Zawodzi balans pojazdów i killstreaków oraz słabo działające respawny. To w zasadzie okazja, by pośmiać się trochę ze znajomymi i nazbierać fragów, gdy wie się jak, a nie miejsce na klimatyczne, satysfakcjonujące bitwy – bo w żadnej innej grze nie znajdziemy klatki schodowej, gdzie można biec po schodach kilkanaście pięter w górę i w dół, czując na koniec autentyczną zadyszkę! Być może kiedyś Infinity Ward ogarnie tak duże mapy i tak liczne drużyny. Na razie Battlefield pozostaje na tym polu niedoścignionym wzorem.
CoD znalazł chyba swój złoty środek w potyczkach 10 przeciw 10, w nieco większych lokacjach niż zwykle. Zachowują one znaną dynamikę, ale jednocześnie zapewniają sporo czasu i przestrzeni na przemyślane działanie. Jest dużo mniej bezładnego wbiegania sobie pod lufę, za to więcej uważnego pokonywania przestrzeni, zwłaszcza w trybach wymagających ataku lub obrony obiektów. A jeśli ktoś kompletnie stroni od wszelkiego chaosu, zawsze może skupić się na typowo skillowych meczach 2 kontra 2 w trybie strzelaniny. Tam zawsze wiadomo, z której strony nadejdzie przeciwnik i w jakiej liczbie. Jest mały stres i typowo sportowa rywalizacja, więc warto podchodzić ze sprawdzonym kompanem. Moim osobistym faworytem stał się natomiast tryb realistyczny bez HUD-a na ekranie oraz mapy nocne. Rozgrywka jest tam zdecydowanie wolniejsza i bardziej klimatyczna.

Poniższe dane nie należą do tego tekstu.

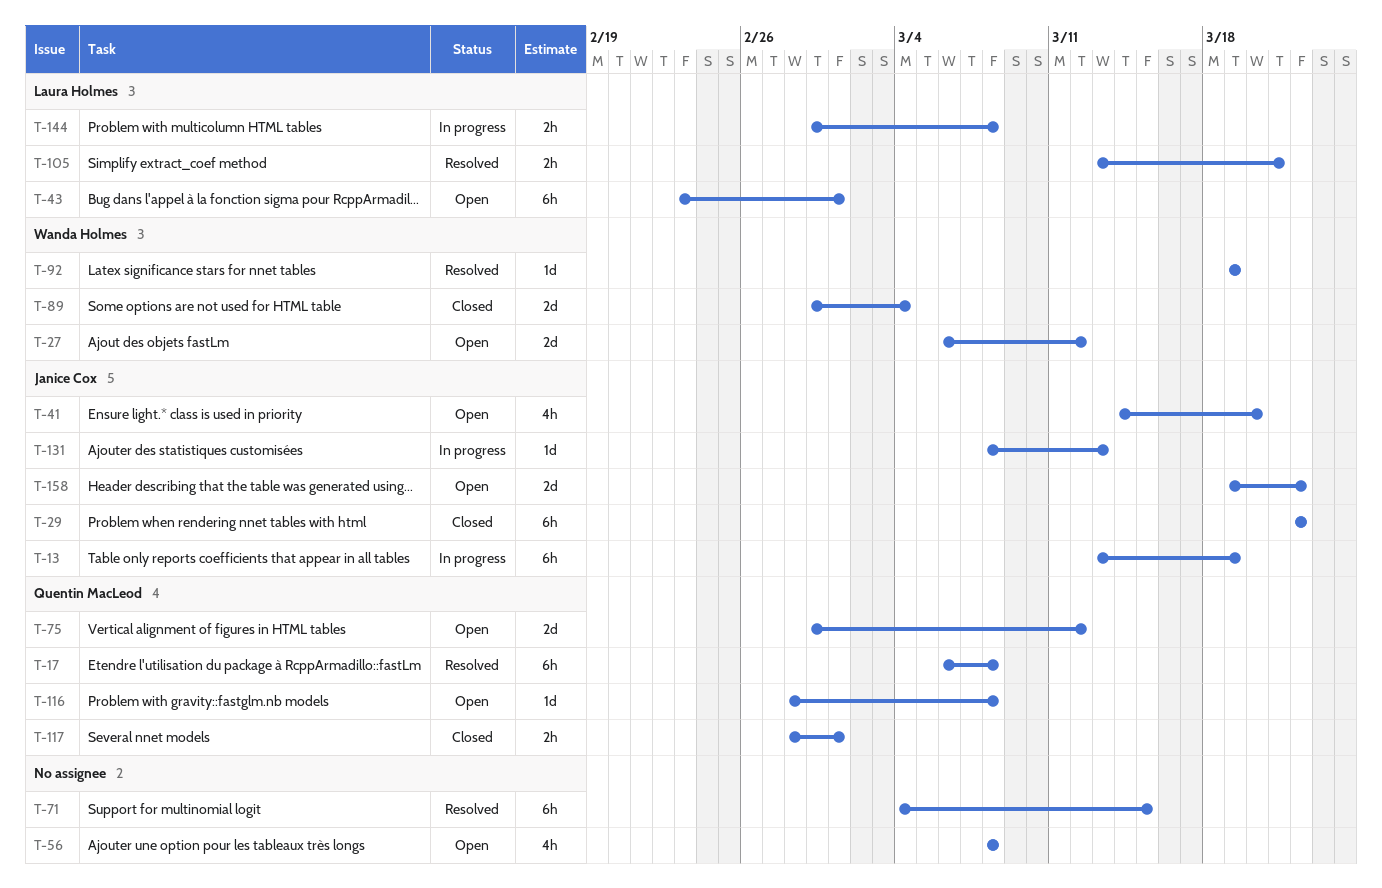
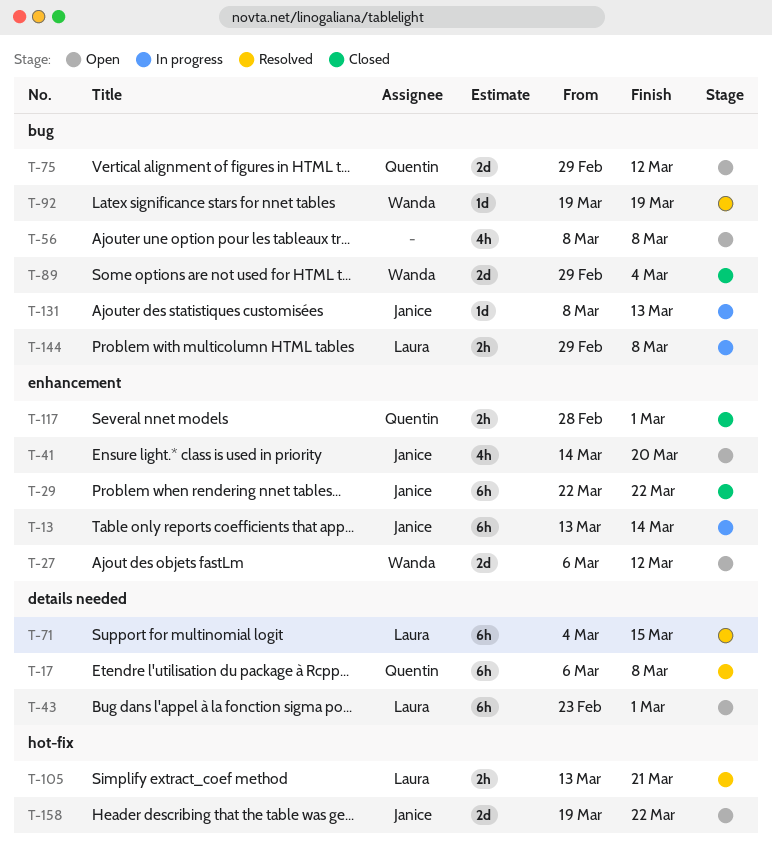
T-13, due: Mar 19 -> Mar 14
T-71, owner: none -> Laura Holmes
T-116: present -> none

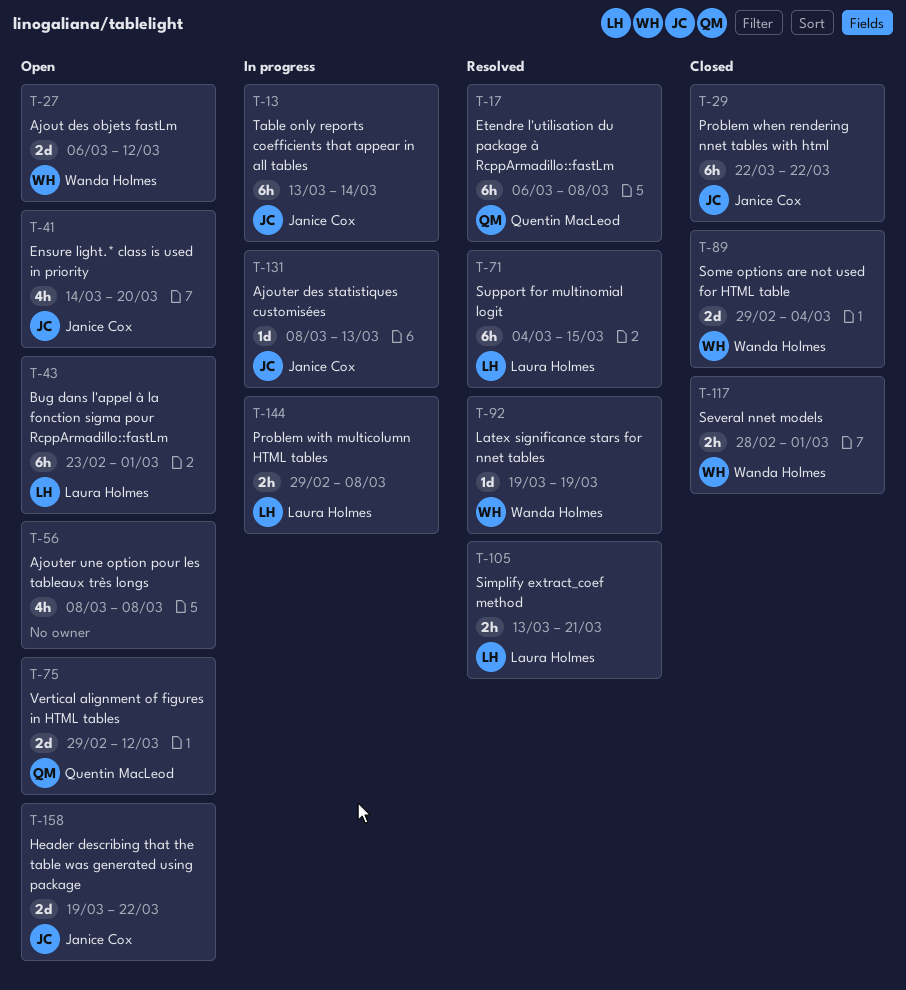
T-117, owner: Quentin MacLeod -> Wanda Holmes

Trochę martwi mnie tylko to, że ta część gry będzie się nieustannie zmieniać. Póki co czuć tam atmosferę prawdziwej wojny dwóch wrogich stron, ale już zaczynają pojawiać się skórki na broń o jaskrawych barwach. Ciężko mi wprawdzie zrozumieć, jak przy tej kolorystce map można chcieć tak się wystawiać i niemal krzyczeć: „Tu jestem, strzelajcie do mnie!”, ale widać to już nieodłączny folklor współczesnych gier sieciowych. Zagadką pozostaje też implementacja mikropłatności. Niby można wszelkie skórki i dodatki odblokowywać za wyzwania w grze, ale już zegarek z zapowiadanymi dodatkowymi funkcjami jest na razie dostępny tylko w obowiązkowo płatnym pakiecie. Oby twórcy przez najbliższy rok rozwijali swe dzieło w naprawdę dobrym kierunku i nie zepsuli tego, co działa.
Wojna naziemna dla 64 graczy oraz kooperacja na zbyt ogromnych lub źle rozplanowanych lokacjach nieco rozczarowują.

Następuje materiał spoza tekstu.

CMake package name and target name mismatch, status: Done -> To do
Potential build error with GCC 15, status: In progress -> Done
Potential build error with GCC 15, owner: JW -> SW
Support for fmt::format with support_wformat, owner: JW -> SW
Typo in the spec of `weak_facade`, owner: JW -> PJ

CZY TA KOOPERACJA PRZETRWA?
W grze znajdziemy również tryb kooperacji dla czterech graczy, jednak póki co to propozycja dla nielicznych. Sama idea nawiązania do fabuły pierwszego Modern Warfare w wieloetapowych rajdach z konkretnym celem do osiągnięcia wydaje się ciekawa. Bazuje na trybie zombie z innych odsłon, ale wykonanie wymaga jeszcze szlifów. Przejście całej operacji z losowo dobranymi, zwykle początkującymi ludźmi z matchmakingu jest w zasadzie nierealne. Poziom trudności okazuje się bardzo wysoki i kluczowa jest tutaj bezbłędna komunikacja oraz uzupełnianie się dostępnym wyposażeniem. Nawet jednak przy konkretnej ekipie gra lubi nagle przywołać wrogów z boku i zza pleców, niszcząc jakąkolwiek taktykę. Opancerzone kolosy z kolei pełnią funkcje gąbek na pociski i nigdy nie wiadomo, ile jeszcze trzeba do nich strzelać. Widać tu potencjał, są fajne akcje, jak strzelanina w startującym samolocie, jednak całość wymaga dopracowania.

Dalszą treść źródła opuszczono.